Happily, reasonable efforts to find a way to integrate the new mobile entrepreneurs into the city’s permitting scheme prevailed. New food trucks will pay an $800 licensing fee; existing food trucks will pay $500 to have their licenses renewed for a year. Food trucks will be prohibited from operating within 100 feet of the outside wall of a bricks-and-mortar restaurant while that restaurant is open for business. Buffalo Place will continue to enforce its own set of rules and collect special licensing fees. Neither advocates for the food trucks nor Curtin were fully satisfied by the outcome. (North District Councilman Joe Golombek, who has taken the lead on designing the new statute, said both sides took turns being angry with him through the process.) Perfect: The wheels of government turn.

Easter EG&G hunt: We saw a notice in Monday’s Niagara Gazette advertising an Easter egg hunt at the Niagara Arts & Cultural Center at the corner of Pine Avenue and Portage Road in Niagara Falls this Saturday. Sounded like fun—face painting, an Easter Bunny, raffles—but something about the location sounded a dire note.

When we hear that note, and the address that provokes it is in Niagara County, we turn to a couple standby references: radiological surveys conducted on behalf of the US Department of Energy in the 1970s by an engineering firm called EG&G and in the 1980s by Oak Ridge National Laboratories, both of which identified numerous radioactive hotspots throughout the county.

Bingo—both the Oak Ridge and the EG&G reports identify numerous radiological “anomalies” or hot spots on the NACC property, site of the former Niagara Falls High School. If those hot spots have been investigated or remediated in the past 30 years, it happened outside any existing regulatory framework. Nice place to bring the kids…

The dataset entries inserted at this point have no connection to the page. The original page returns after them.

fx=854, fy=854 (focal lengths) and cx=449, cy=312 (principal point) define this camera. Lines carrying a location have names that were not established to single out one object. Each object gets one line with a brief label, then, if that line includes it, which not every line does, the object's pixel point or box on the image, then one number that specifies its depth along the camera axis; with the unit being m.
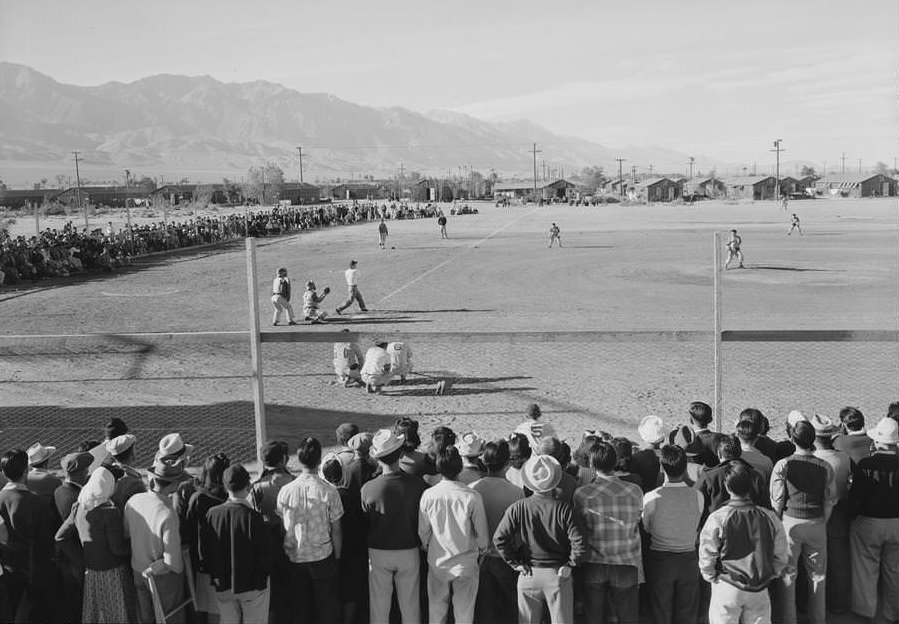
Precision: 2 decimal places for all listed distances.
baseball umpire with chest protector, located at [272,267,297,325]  20.93
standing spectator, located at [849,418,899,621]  5.99
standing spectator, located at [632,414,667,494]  6.31
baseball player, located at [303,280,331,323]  21.86
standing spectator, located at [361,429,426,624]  5.80
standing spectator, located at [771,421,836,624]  5.95
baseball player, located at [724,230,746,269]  32.32
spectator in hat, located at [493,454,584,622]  5.36
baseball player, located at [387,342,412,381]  14.46
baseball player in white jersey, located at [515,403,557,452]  7.56
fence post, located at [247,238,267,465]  7.13
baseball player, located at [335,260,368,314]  22.53
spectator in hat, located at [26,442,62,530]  6.32
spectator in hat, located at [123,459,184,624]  5.57
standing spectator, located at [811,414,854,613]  6.25
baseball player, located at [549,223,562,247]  44.09
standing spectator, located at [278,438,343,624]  5.76
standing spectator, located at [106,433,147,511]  5.96
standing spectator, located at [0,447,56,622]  5.88
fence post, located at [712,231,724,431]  7.23
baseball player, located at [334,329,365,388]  14.71
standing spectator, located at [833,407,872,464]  6.65
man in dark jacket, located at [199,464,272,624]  5.50
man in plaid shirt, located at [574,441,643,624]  5.50
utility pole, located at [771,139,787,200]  128.12
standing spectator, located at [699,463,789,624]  5.27
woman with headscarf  5.66
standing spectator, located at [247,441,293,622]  5.94
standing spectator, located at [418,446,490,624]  5.62
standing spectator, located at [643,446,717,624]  5.62
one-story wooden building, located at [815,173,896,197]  131.34
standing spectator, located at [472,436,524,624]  5.88
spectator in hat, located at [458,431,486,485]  6.28
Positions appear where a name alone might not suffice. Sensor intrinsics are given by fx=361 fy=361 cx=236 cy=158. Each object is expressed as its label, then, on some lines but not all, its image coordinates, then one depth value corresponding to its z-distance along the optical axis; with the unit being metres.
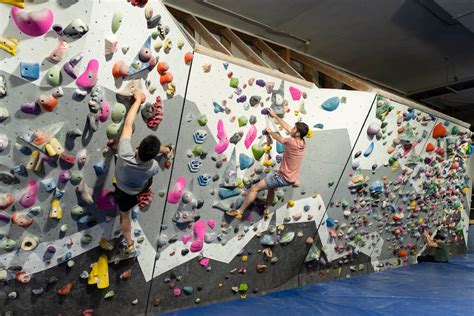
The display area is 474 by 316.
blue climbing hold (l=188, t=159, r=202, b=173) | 2.99
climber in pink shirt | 3.36
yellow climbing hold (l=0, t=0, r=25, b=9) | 1.82
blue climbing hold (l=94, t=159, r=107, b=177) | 2.48
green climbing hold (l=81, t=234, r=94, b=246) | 2.60
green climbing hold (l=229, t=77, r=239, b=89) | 3.00
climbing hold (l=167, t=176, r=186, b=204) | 2.97
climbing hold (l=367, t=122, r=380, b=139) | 4.09
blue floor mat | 3.46
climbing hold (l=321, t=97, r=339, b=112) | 3.69
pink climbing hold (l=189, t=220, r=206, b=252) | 3.22
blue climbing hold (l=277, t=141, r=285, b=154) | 3.49
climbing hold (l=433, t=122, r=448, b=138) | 5.09
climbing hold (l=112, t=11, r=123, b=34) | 2.16
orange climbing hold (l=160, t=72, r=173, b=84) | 2.57
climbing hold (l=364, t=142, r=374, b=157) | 4.24
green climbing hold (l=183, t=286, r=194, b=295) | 3.33
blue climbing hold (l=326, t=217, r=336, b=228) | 4.34
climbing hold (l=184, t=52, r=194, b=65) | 2.65
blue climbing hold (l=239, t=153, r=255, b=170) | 3.29
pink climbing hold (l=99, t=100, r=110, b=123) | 2.32
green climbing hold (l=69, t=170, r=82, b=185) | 2.40
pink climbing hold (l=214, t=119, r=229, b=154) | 3.06
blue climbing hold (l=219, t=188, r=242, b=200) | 3.26
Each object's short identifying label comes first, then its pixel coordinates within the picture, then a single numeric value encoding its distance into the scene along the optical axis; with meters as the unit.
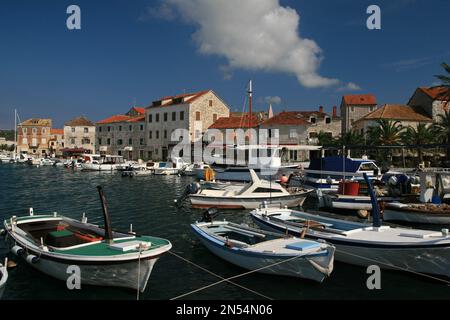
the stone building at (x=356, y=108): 72.38
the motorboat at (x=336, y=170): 29.14
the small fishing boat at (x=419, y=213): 18.77
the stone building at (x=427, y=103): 60.85
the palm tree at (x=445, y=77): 41.67
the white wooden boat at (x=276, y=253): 10.64
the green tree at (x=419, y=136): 49.97
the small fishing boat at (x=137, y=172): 51.88
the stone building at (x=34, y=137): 113.06
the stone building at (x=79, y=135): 100.88
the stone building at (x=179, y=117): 69.75
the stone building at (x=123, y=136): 80.31
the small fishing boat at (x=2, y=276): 8.27
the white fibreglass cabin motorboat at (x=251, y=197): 24.14
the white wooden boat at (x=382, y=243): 11.25
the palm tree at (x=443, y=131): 46.41
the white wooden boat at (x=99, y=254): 9.79
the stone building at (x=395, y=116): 59.78
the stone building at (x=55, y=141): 115.88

• The Partnership for the Public Good has just released a report analyzing how well the Niagara River Greenway Commission has performed the mission for which it was created in 2004: the creation of a greenway—“a linear system of state and local parks and conservation areas linked by a network of multi-use trails.” The report finds that about half of the $46 million the NRGC has spent since its creation—money that comes from the New York Power Authority—has been spent on projects that have noting to do with creation of such a greenway. An athletic complex for the Lewiston Porter Schools, for example, ate up $4.62 million.

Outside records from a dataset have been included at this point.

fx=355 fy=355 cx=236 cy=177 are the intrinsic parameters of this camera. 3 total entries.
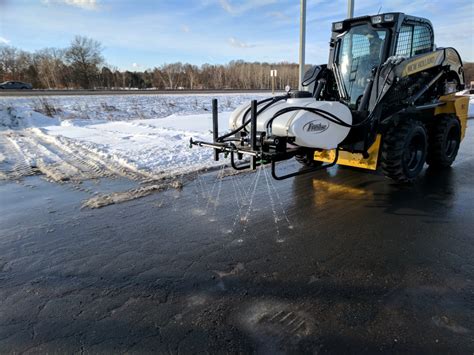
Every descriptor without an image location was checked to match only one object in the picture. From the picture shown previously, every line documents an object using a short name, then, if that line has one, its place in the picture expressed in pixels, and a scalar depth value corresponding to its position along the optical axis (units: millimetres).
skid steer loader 4641
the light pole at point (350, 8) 11555
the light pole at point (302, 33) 11430
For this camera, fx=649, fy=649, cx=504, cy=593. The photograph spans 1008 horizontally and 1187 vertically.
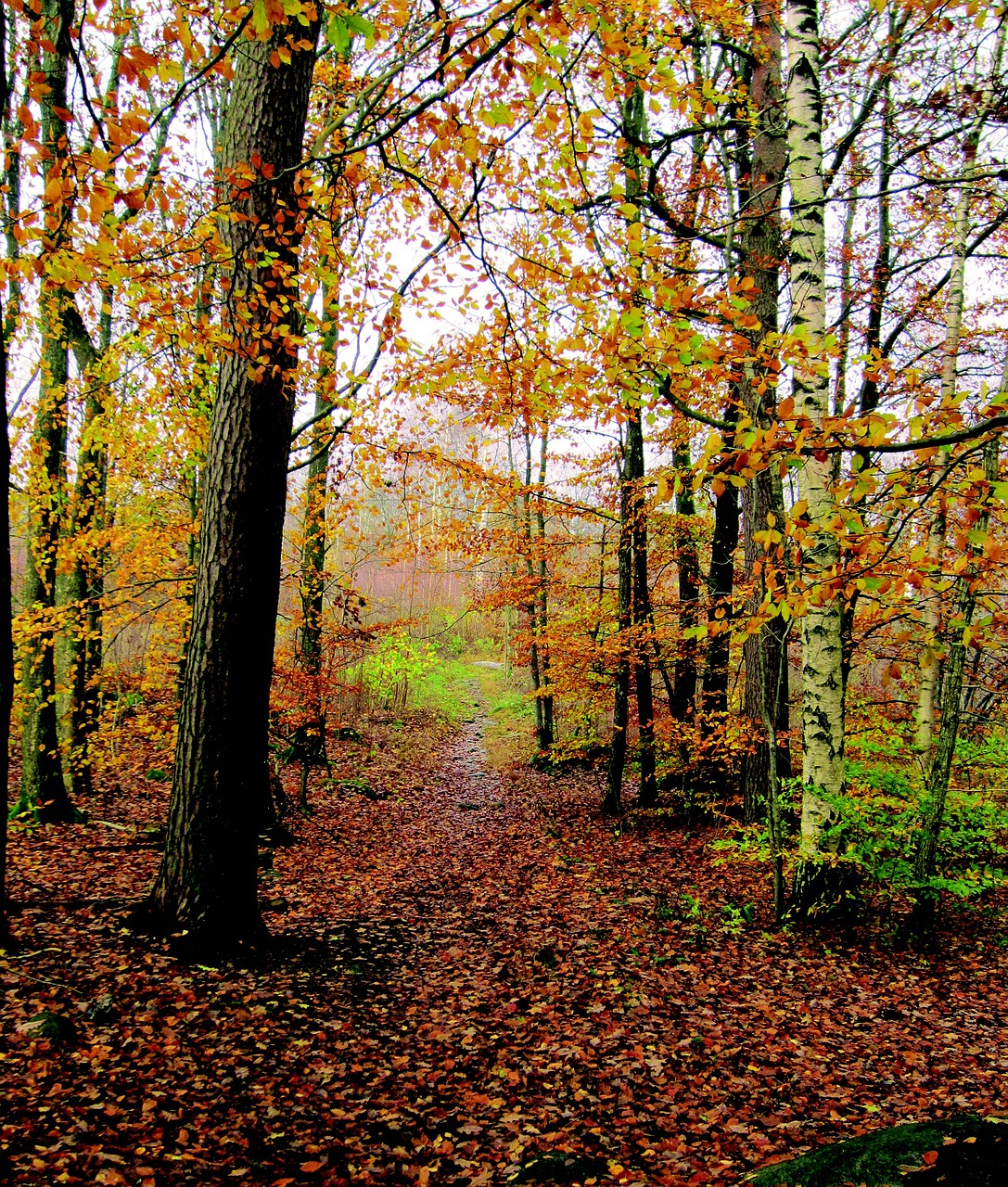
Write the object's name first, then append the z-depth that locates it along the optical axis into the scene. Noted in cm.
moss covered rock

PPG co-director Sam Magavern says, “One reason for the mission creep is that the Greenway Plan [which was adopted in 2007] defines the Greenway much more broadly than the law did.” The PPG report recommends that state law be amended so that the commission is restricted to spending funds that contribute directly to the completion and enhancement of a Niagara River greenway.

• Mayor Byron Brown’s re-election campaign picked up his first big endorsement this week: The Buffalo Niagara Partnership came out Monday in favor of Brown, just two days after the mayor formally announced he would seek re-election. In an email to BNP’s membership, the chamber of commerce’s lame-duck president and CEO, Andrew Rudnick, wrote that Brown “continues to be the right man for the job…no matter who else may enter into the race.” Now there’s a scientific mind at work. No condition might prevail that would alter BNP’s endorsement of Brown? Nothing? Rudnick called the endorsement a “no brainer.” If that’s so, then he’s the right man to make the call.

We hear that Christina Orsi, currently Western New York Regional Director for Empire State Development Corporation, is likely to succeed Rudnick as head of BNP.